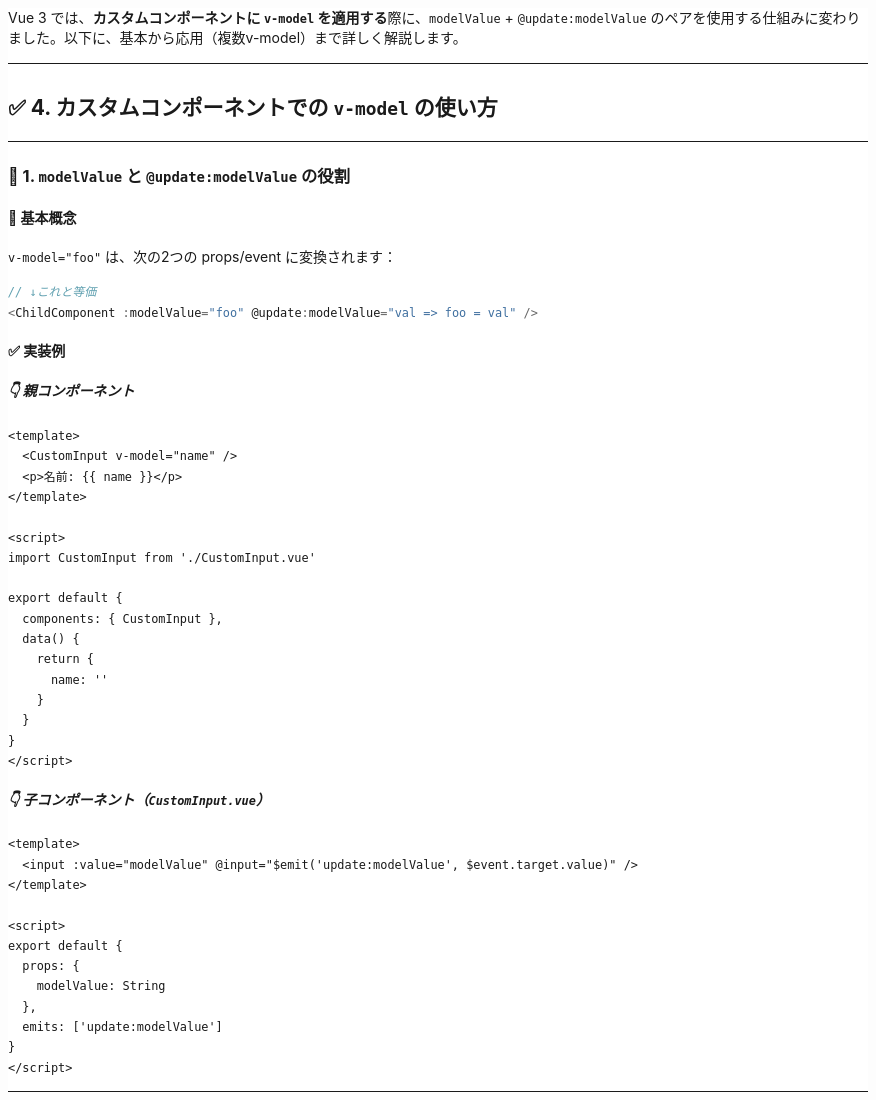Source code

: Vue 3 では、**カスタムコンポーネントに `v-model` を適用する**際に、`modelValue` + `@update:modelValue` のペアを使用する仕組みに変わりました。以下に、基本から応用（複数v-model）まで詳しく解説します。

---

## ✅ 4. カスタムコンポーネントでの `v-model` の使い方

---

### 🔹 1. `modelValue` と `@update:modelValue` の役割

#### 📌 基本概念

`v-model="foo"` は、次の2つの props/event に変換されます：

```ts
// ↓これと等価
<ChildComponent :modelValue="foo" @update:modelValue="val => foo = val" />
```

#### ✅ 実装例

##### 👇 親コンポーネント

```vue
<template>
  <CustomInput v-model="name" />
  <p>名前: {{ name }}</p>
</template>

<script>
import CustomInput from './CustomInput.vue'

export default {
  components: { CustomInput },
  data() {
    return {
      name: ''
    }
  }
}
</script>
```

##### 👇 子コンポーネント（`CustomInput.vue`）

```vue
<template>
  <input :value="modelValue" @input="$emit('update:modelValue', $event.target.value)" />
</template>

<script>
export default {
  props: {
    modelValue: String
  },
  emits: ['update:modelValue']
}
</script>
```

---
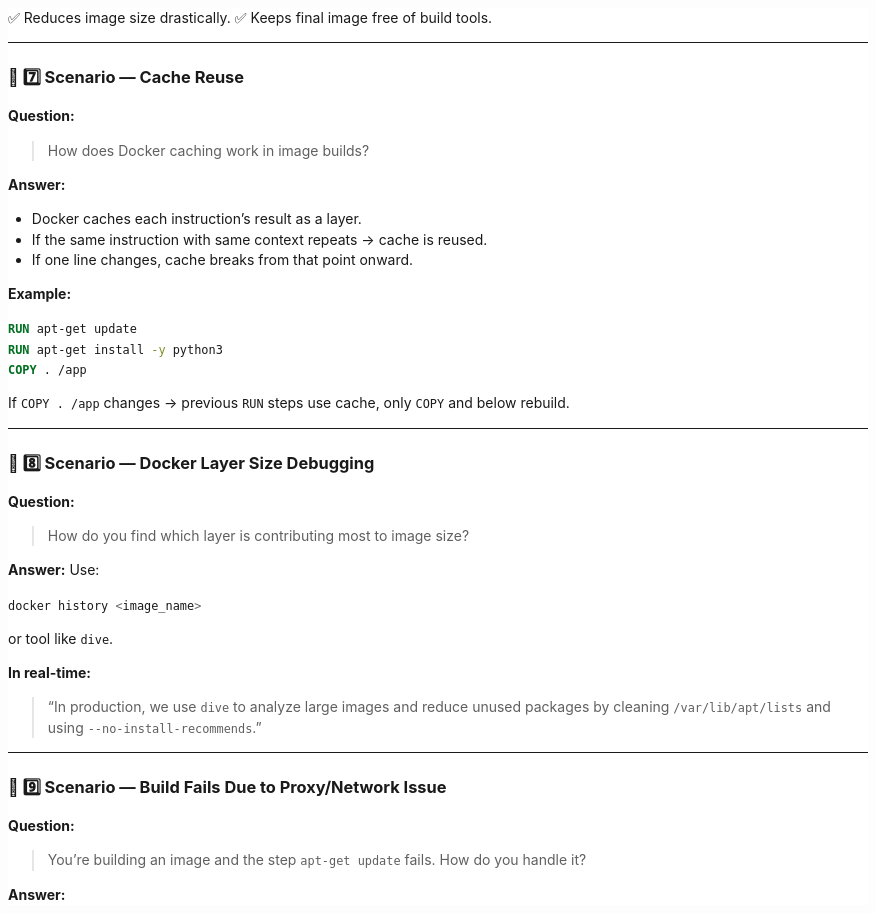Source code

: ✅ Reduces image size drastically.
✅ Keeps final image free of build tools.

---

### 🧩 **7️⃣ Scenario — Cache Reuse**

**Question:**

> How does Docker caching work in image builds?

**Answer:**

* Docker caches each instruction’s result as a layer.
* If the same instruction with same context repeats → cache is reused.
* If one line changes, cache breaks from that point onward.

**Example:**

```dockerfile
RUN apt-get update
RUN apt-get install -y python3
COPY . /app
```

If `COPY . /app` changes → previous `RUN` steps use cache, only `COPY` and below rebuild.

---

### 🧩 **8️⃣ Scenario — Docker Layer Size Debugging**

**Question:**

> How do you find which layer is contributing most to image size?

**Answer:**
Use:

```bash
docker history <image_name>
```

or tool like `dive`.

**In real-time:**

> “In production, we use `dive` to analyze large images and reduce unused packages by cleaning `/var/lib/apt/lists` and using `--no-install-recommends`.”

---

### 🧩 **9️⃣ Scenario — Build Fails Due to Proxy/Network Issue**

**Question:**

> You’re building an image and the step `apt-get update` fails. How do you handle it?

**Answer:**
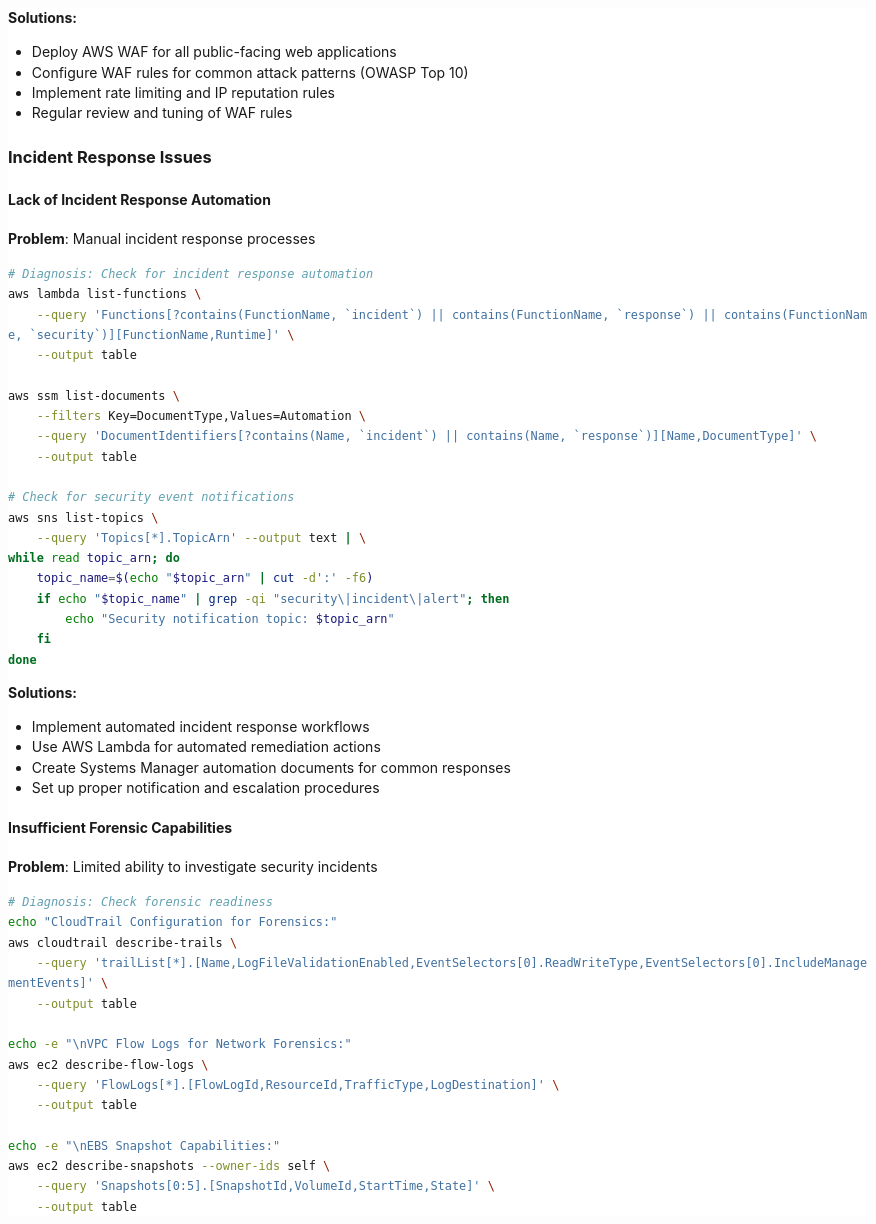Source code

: **Solutions:**
- Deploy AWS WAF for all public-facing web applications
- Configure WAF rules for common attack patterns (OWASP Top 10)
- Implement rate limiting and IP reputation rules
- Regular review and tuning of WAF rules

### Incident Response Issues

#### Lack of Incident Response Automation

**Problem**: Manual incident response processes
```bash
# Diagnosis: Check for incident response automation
aws lambda list-functions \
    --query 'Functions[?contains(FunctionName, `incident`) || contains(FunctionName, `response`) || contains(FunctionName, `security`)][FunctionName,Runtime]' \
    --output table

aws ssm list-documents \
    --filters Key=DocumentType,Values=Automation \
    --query 'DocumentIdentifiers[?contains(Name, `incident`) || contains(Name, `response`)][Name,DocumentType]' \
    --output table

# Check for security event notifications
aws sns list-topics \
    --query 'Topics[*].TopicArn' --output text | \
while read topic_arn; do
    topic_name=$(echo "$topic_arn" | cut -d':' -f6)
    if echo "$topic_name" | grep -qi "security\|incident\|alert"; then
        echo "Security notification topic: $topic_arn"
    fi
done
```

**Solutions:**
- Implement automated incident response workflows
- Use AWS Lambda for automated remediation actions
- Create Systems Manager automation documents for common responses
- Set up proper notification and escalation procedures

#### Insufficient Forensic Capabilities

**Problem**: Limited ability to investigate security incidents
```bash
# Diagnosis: Check forensic readiness
echo "CloudTrail Configuration for Forensics:"
aws cloudtrail describe-trails \
    --query 'trailList[*].[Name,LogFileValidationEnabled,EventSelectors[0].ReadWriteType,EventSelectors[0].IncludeManagementEvents]' \
    --output table

echo -e "\nVPC Flow Logs for Network Forensics:"
aws ec2 describe-flow-logs \
    --query 'FlowLogs[*].[FlowLogId,ResourceId,TrafficType,LogDestination]' \
    --output table

echo -e "\nEBS Snapshot Capabilities:"
aws ec2 describe-snapshots --owner-ids self \
    --query 'Snapshots[0:5].[SnapshotId,VolumeId,StartTime,State]' \
    --output table
```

* * * * *

Omitting all pictures, set the listing down exactly.

Source code

: Vue 3 では、**カスタムコンポーネントに `v-model` を適用する**際に、`modelValue` + `@update:modelValue` のペアを使用する仕組みに変わりました。以下に、基本から応用（複数v-model）まで詳しく解説します。

---

## ✅ 4. カスタムコンポーネントでの `v-model` の使い方

---

### 🔹 1. `modelValue` と `@update:modelValue` の役割

#### 📌 基本概念

`v-model="foo"` は、次の2つの props/event に変換されます：

```ts
// ↓これと等価
<ChildComponent :modelValue="foo" @update:modelValue="val => foo = val" />
```

#### ✅ 実装例

##### 👇 親コンポーネント

```vue
<template>
  <CustomInput v-model="name" />
  <p>名前: {{ name }}</p>
</template>

<script>
import CustomInput from './CustomInput.vue'

export default {
  components: { CustomInput },
  data() {
    return {
      name: ''
    }
  }
}
</script>
```

##### 👇 子コンポーネント（`CustomInput.vue`）

```vue
<template>
  <input :value="modelValue" @input="$emit('update:modelValue', $event.target.value)" />
</template>

<script>
export default {
  props: {
    modelValue: String
  },
  emits: ['update:modelValue']
}
</script>
```

---
Source code

: ✅ Reduces image size drastically.
✅ Keeps final image free of build tools.

---

### 🧩 **7️⃣ Scenario — Cache Reuse**

**Question:**

> How does Docker caching work in image builds?

**Answer:**

* Docker caches each instruction’s result as a layer.
* If the same instruction with same context repeats → cache is reused.
* If one line changes, cache breaks from that point onward.

**Example:**

```dockerfile
RUN apt-get update
RUN apt-get install -y python3
COPY . /app
```

If `COPY . /app` changes → previous `RUN` steps use cache, only `COPY` and below rebuild.

---

### 🧩 **8️⃣ Scenario — Docker Layer Size Debugging**

**Question:**

> How do you find which layer is contributing most to image size?

**Answer:**
Use:

```bash
docker history <image_name>
```

or tool like `dive`.

**In real-time:**

> “In production, we use `dive` to analyze large images and reduce unused packages by cleaning `/var/lib/apt/lists` and using `--no-install-recommends`.”

---

### 🧩 **9️⃣ Scenario — Build Fails Due to Proxy/Network Issue**

**Question:**

> You’re building an image and the step `apt-get update` fails. How do you handle it?

**Answer:**
Source code

: **Solutions:**
- Deploy AWS WAF for all public-facing web applications
- Configure WAF rules for common attack patterns (OWASP Top 10)
- Implement rate limiting and IP reputation rules
- Regular review and tuning of WAF rules

### Incident Response Issues

#### Lack of Incident Response Automation

**Problem**: Manual incident response processes
```bash
# Diagnosis: Check for incident response automation
aws lambda list-functions \
    --query 'Functions[?contains(FunctionName, `incident`) || contains(FunctionName, `response`) || contains(FunctionName, `security`)][FunctionName,Runtime]' \
    --output table

aws ssm list-documents \
    --filters Key=DocumentType,Values=Automation \
    --query 'DocumentIdentifiers[?contains(Name, `incident`) || contains(Name, `response`)][Name,DocumentType]' \
    --output table

# Check for security event notifications
aws sns list-topics \
    --query 'Topics[*].TopicArn' --output text | \
while read topic_arn; do
    topic_name=$(echo "$topic_arn" | cut -d':' -f6)
    if echo "$topic_name" | grep -qi "security\|incident\|alert"; then
        echo "Security notification topic: $topic_arn"
    fi
done
```

**Solutions:**
- Implement automated incident response workflows
- Use AWS Lambda for automated remediation actions
- Create Systems Manager automation documents for common responses
- Set up proper notification and escalation procedures

#### Insufficient Forensic Capabilities

**Problem**: Limited ability to investigate security incidents
```bash
# Diagnosis: Check forensic readiness
echo "CloudTrail Configuration for Forensics:"
aws cloudtrail describe-trails \
    --query 'trailList[*].[Name,LogFileValidationEnabled,EventSelectors[0].ReadWriteType,EventSelectors[0].IncludeManagementEvents]' \
    --output table

echo -e "\nVPC Flow Logs for Network Forensics:"
aws ec2 describe-flow-logs \
    --query 'FlowLogs[*].[FlowLogId,ResourceId,TrafficType,LogDestination]' \
    --output table

echo -e "\nEBS Snapshot Capabilities:"
aws ec2 describe-snapshots --owner-ids self \
    --query 'Snapshots[0:5].[SnapshotId,VolumeId,StartTime,State]' \
    --output table
```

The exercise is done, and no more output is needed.